• YOUR ASSIGNMENT
Pictures aside, quote the whole listing exactly.

• EXCERPTED DATA

+ + +

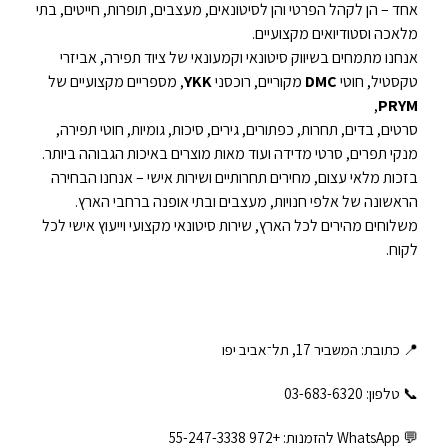
אחד – הן לקהל הפרטי והן לסיטונאים, מעצבים, תופרות, חייטים, בתי
מלאכה וסטודיואים מקצועיים.
אנחנו מתמחים בשיווק סיטונאי וקמעונאי של ציוד תפירה, אביזרי
טקסטיל, חוטי
DMC
מקוריים, רוכסני
YKK
, מספריים מקצועיים של
,
PRYM
סרטים, בדים, תחרות, כפתורים, גירים, סיכות, גומיות, חוטי תפירה,
מנקי תפרים, סרטי מדידה ועוד מאות מוצרים באיכות הגבוהה ביותר.
בזכות מלאי עצום, מחירים תחרותיים ושירות אישי – אנחנו הבחירה
הראשונה של אלפי חנויות, מעצבים ובתי אופנה ברחבי הארץ.
משלוחים מהירים לכל הארץ, שירות סיטונאי מקצועי וייעוץ אישי לכל
לקוח.
📍 כתובת: המשביר 17, תל־אביב יפו
📞 טלפון: ‎03-683-6320
💬 WhatsApp להזמנות:
+972 55-247-3338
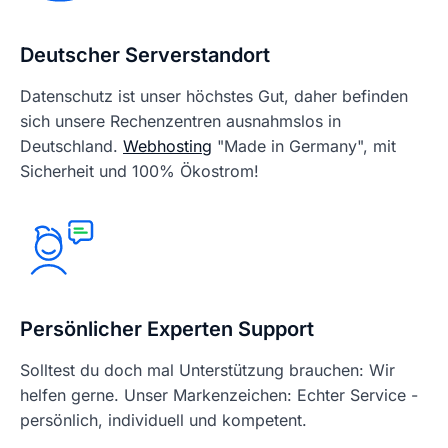
Deutscher Serverstandort
Datenschutz ist unser höchstes Gut, daher befinden
sich unsere Rechenzentren ausnahmslos in
Deutschland.
Webhosting
"Made in Germany", mit
Sicherheit und 100% Ökostrom!
Persönlicher Experten Support
Solltest du doch mal Unterstützung brauchen: Wir
helfen gerne. Unser Markenzeichen: Echter Service -
persönlich, individuell und kompetent.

+ + +

• SOLUTION TO THIS PROBLEM
אחד – הן לקהל הפרטי והן לסיטונאים, מעצבים, תופרות, חייטים, בתי
מלאכה וסטודיואים מקצועיים.
אנחנו מתמחים בשיווק סיטונאי וקמעונאי של ציוד תפירה, אביזרי
טקסטיל, חוטי
DMC
מקוריים, רוכסני
YKK
, מספריים מקצועיים של
,
PRYM
סרטים, בדים, תחרות, כפתורים, גירים, סיכות, גומיות, חוטי תפירה,
מנקי תפרים, סרטי מדידה ועוד מאות מוצרים באיכות הגבוהה ביותר.
בזכות מלאי עצום, מחירים תחרותיים ושירות אישי – אנחנו הבחירה
הראשונה של אלפי חנויות, מעצבים ובתי אופנה ברחבי הארץ.
משלוחים מהירים לכל הארץ, שירות סיטונאי מקצועי וייעוץ אישי לכל
לקוח.
📍 כתובת: המשביר 17, תל־אביב יפו
📞 טלפון: ‎03-683-6320
💬 WhatsApp להזמנות:
+972 55-247-3338
Deutscher Serverstandort
Datenschutz ist unser höchstes Gut, daher befinden
sich unsere Rechenzentren ausnahmslos in
Deutschland.
Webhosting
"Made in Germany", mit
Sicherheit und 100% Ökostrom!
Persönlicher Experten Support
Solltest du doch mal Unterstützung brauchen: Wir
helfen gerne. Unser Markenzeichen: Echter Service -
persönlich, individuell und kompetent.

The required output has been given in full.